Losing this precious child was never part of your plan. With her death, you lost dreams and plans, many that you hadn’t voiced to anyone. Perhaps not even to yourself. So, how could anyone else know your pain in losing all you secretly hoped for?
Many will not know how to respond to your grief. Some will avoid you and pull away because it’s too uncomfortable to stay close. Others may offer support, but never mention your child’s name, assuming that will upset you. They don’t know how much hearing her name, remembering her, acknowledging your loss means. Still others will offer thoughtless words and clichés. At least you have another child. Heaven needed another angel. You can have other babies. As if any of those statements were helpful.
Some will offer wise advice and biblical truths, some you’ve known and believed for years. Those truths may feel hard to take in right now. They may feel meaningless and trite, even callous, in your pain.
Hopefully you’ll have a few friends who will say little, pray simply, and offer no advice for now. Friends who are willing to wordlessly enter into your pain and come close. Who aren’t afraid of your suffering. These are the people who you long to be near you.
You may wish to go back to normal life, to the life when you felt more carefree, but that life doesn’t exist anymore. This child whom you talked to, sang to, and nurtured long before she was born has changed you, though you may have only glimpsed her for a moment, if at all. Her memory, her life, has made you understand the fragility and brevity of all life.

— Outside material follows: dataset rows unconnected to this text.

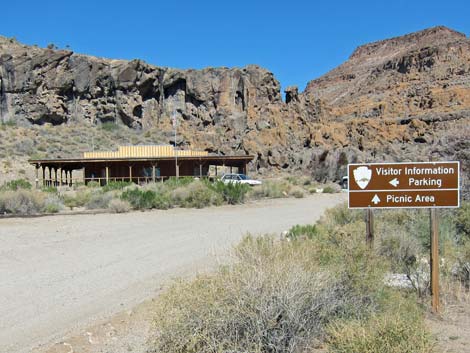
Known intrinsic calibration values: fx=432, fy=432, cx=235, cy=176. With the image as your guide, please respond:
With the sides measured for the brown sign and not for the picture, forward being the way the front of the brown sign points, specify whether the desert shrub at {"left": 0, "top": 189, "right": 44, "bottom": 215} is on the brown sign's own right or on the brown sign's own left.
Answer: on the brown sign's own right

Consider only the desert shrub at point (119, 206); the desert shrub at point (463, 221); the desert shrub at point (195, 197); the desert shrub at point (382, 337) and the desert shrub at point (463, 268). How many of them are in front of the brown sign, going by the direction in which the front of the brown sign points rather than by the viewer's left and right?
1

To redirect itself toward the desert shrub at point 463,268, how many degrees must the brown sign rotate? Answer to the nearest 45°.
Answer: approximately 135° to its left

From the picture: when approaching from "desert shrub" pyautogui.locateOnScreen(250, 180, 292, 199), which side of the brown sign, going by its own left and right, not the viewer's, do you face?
back

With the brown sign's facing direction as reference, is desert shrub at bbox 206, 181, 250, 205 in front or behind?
behind

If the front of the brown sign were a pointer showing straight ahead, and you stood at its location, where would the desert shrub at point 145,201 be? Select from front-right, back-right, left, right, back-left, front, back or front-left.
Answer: back-right

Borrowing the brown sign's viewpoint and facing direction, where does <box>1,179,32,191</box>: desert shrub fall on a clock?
The desert shrub is roughly at 4 o'clock from the brown sign.

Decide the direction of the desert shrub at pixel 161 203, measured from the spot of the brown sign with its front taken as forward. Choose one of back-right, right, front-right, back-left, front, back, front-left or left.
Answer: back-right

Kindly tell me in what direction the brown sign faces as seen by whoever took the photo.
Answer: facing the viewer

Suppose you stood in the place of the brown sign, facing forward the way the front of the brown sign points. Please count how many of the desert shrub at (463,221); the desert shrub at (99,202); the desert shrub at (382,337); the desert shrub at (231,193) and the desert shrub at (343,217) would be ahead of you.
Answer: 1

Grieving may be the most difficult work you’ll do on earth. And it will often surprise you in its intensity as everyday events remind you of your loss. You’ll notice pregnant women in the grocery store, stirring unforeseen emotions. You’ll get birth announcements from friends, triggering unexpected tears. You’ll see babies who are your little one’s age, and the grief will feel fresh again. As you notice all these things, you may wonder, Why me, and not them?
There is no pat answer to that question. Suffering is largely a mystery. No one but God knows why your child and not another. But no matter what God’s good purposes are, be assured that your precious child’s death is not a punishment from God. In Christ, there is no condemnation for you. God is totally for you. And for your child. One day you will see the beauty that God brought from her brief life.
After our 2-month-old son Paul died, I wondered whether his life mattered. Hardly anyone had even seen him. Yet as I read the Bible, I saw that God fulfilled his purpose for Paul, as God fulfills his purpose for each of our lives (Psalm 57:2). Paul hadn’t turned the world upside down. He hadn’t made a mark on other people. He hadn’t done anything “meaningful.” But we don’t need to do anything meaningful for our lives to be meaningful.
“When everything in us wants to turn away, we must intentionally turn toward God.”
The Lord has a purpose for each human life, and so a child who dies in the womb has fulfilled his purpose just as fully as someone who lives to old age. At the funeral of her infant granddaughter, my friend said that God had fulfilled the word that he had spoken over her granddaughter’s life. This child’s life, however brief, was full of meaning and purpose. While we cannot understand why it was shorter than others, we can know that it was just as valuable in the eyes of God.
As your child’s life mattered, your response matters too. Don’t let this pain pull you away from God. Hold on to Jesus. Let your tears flow freely. Lament your way through the Psalms. Voice your grief and pain to God. Passages like Psalm 88 have given me words to cry out,
You have put me in the depths of the pit. . . . O Lord, why do you cast my soul away? Why do you hide your face from me? (Psalm 88:6, 14)
When I don’t have my own words, passages like this give shape to the feelings that I’m too broken to even articulate.
Even so, the Bible may be hard to open in deep grief. We might struggle to draw near to the God who wounded us. He could seem distant and cold, and we can’t even sense his presence. But we should not simply do or believe what comes naturally. When everything in us wants to turn away, we must intentionally turn toward God. His promises and his presence await us.
When we open the Bible, the Lord can speak to us through it. Words of comfort. Of reassurance. Of grace. Cling to those. God is for you. He will never leave you. His promises are true. Throughout the pages of Scripture, we see overwhelming evidence of God’s love. He gave his Son for us that we might live with him forever.
God’s promises will comfort you, but they will not magically erase your pain. Time may take away the sting, but this gaping wound will forever leave a scar. You will never forget this child, this little one whom you loved and planned for and treasured for nine months. You will carry her in your heart until the day God takes you home. And on that day, when you see her again, you will rejoice that she is gloriously happy in heaven and that God fulfilled his purpose for her life.